Paramjyothi Films Creations’ Lata Bhagwan Kare (Marathi) is the story of marathon runner Lata Bhagwan Kare who stood first in the marathon despite being 65 years old. It is a true-life story with the real-life characters playing themselves.
Lata Kare (Lata Bhagwan Kare) lives with her husband, Bhagwan Kare (Bhagwan Kare), and son, Sunil (Sunil Kare). They are very poor. It falls upon Lata to support her family as Bhagwan is very ill while Sunil is a drunkard who spends all his time in drinking. Sunil’s wife is Radha (Radha Chavan).
Sunil’s friend, Bankar (Ajay Shinde), is also an alcoholic. His wife, Gauri (Rekha Gaikwad), works hard by pasting posters of elections and marathon runs on the walls. Bankar and Gauri have a daughter, Apu (baby Sakshi).
One day, Gauri tells the 65-year-old Lata to run the marathon as it can fetch her money if she wins it. That money, she adds, can be used for Bhagwan Kare’s medical cure. Lata practises wholeheartedly. Gauri also helps her. But Lata’s own son is not in favour of her participating in the marathon. How Lata fights all odds, runs the marathon and comes first is the crux of the story. It underlines that perseverance, passion and devotion can move mountains and that age is a mere number.
Naveen Deshaboina’s story is inspired by the true-life story. It is good and heartwarming as well as inspirational. However, his screenplay is so boring that it becomes evident that the writer is a novice. The excitement and adrenaline rush one needs to experience in a drama of this kind are almost absent. Naveen Deshaboina’s dialogues are ordinary.
Lata Kare fails to inspire or act in her debut role as herself. Bhagwan Kare is also dull as himself becaues he is ill at ease in front of the camera. Sunil Kare is alright as himself. Ajay Shinde plays Bankar with a bit of conviction. Radha Chavan is okay as Radha, wife of Sunil. Rekha Gaikwad does a fair job as Bankar’s wife, Gauri. Baby Sakshi lends routine support as Apu.

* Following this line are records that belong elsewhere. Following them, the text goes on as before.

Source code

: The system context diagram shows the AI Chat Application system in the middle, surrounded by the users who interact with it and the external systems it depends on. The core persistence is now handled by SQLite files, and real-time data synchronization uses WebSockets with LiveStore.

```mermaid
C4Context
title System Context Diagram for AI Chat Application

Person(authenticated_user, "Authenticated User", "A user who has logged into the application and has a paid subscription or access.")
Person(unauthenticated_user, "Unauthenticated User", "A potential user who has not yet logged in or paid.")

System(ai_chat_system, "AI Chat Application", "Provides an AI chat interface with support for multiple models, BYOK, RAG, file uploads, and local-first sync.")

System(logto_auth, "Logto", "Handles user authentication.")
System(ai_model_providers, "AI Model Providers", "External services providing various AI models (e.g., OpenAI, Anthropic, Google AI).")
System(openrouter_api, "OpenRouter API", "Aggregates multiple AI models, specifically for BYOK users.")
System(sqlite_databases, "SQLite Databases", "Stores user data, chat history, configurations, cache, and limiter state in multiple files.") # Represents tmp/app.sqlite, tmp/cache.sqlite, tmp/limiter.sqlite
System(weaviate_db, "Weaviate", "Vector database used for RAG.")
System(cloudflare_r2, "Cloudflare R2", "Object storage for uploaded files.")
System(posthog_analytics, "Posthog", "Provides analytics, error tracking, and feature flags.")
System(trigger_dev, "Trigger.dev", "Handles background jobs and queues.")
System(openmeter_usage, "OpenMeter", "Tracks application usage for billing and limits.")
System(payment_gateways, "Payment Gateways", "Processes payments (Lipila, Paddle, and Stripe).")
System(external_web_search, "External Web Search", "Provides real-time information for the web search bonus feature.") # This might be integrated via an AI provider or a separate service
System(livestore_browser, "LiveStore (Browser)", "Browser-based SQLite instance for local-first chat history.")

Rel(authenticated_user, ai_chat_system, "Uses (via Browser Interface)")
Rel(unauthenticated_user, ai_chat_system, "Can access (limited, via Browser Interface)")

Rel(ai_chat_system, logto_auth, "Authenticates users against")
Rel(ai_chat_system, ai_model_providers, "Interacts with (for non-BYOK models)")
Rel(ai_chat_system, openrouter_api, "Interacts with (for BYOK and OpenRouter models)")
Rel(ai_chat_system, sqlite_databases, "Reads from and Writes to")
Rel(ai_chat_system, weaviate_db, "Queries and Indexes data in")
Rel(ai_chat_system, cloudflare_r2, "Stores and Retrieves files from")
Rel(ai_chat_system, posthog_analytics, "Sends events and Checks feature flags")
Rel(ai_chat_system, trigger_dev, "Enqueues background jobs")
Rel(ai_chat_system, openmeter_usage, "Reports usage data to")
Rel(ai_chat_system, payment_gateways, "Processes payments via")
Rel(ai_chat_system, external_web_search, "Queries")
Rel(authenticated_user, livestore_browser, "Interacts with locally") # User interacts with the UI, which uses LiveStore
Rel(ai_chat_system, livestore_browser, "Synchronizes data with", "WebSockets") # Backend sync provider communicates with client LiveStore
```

Naveen Deshaboina’s direction is poor. Prasanth Mahamuni’s music and lyrics are average. Sameer Kannu’s background music ought to have been far more impactful. Camerawork (by Aditya Sangare and Kamalesh Sangare) is okay. Boddu Shivakumar’s editing is loose.
On the whole, Lata Bhagwan Kare is a dull fare.
Released on 17-1-’20 at Bharatmata (daily 1 show) and other cinemas of Bombay thru Sunshine Studios. Publicity & opening: poor.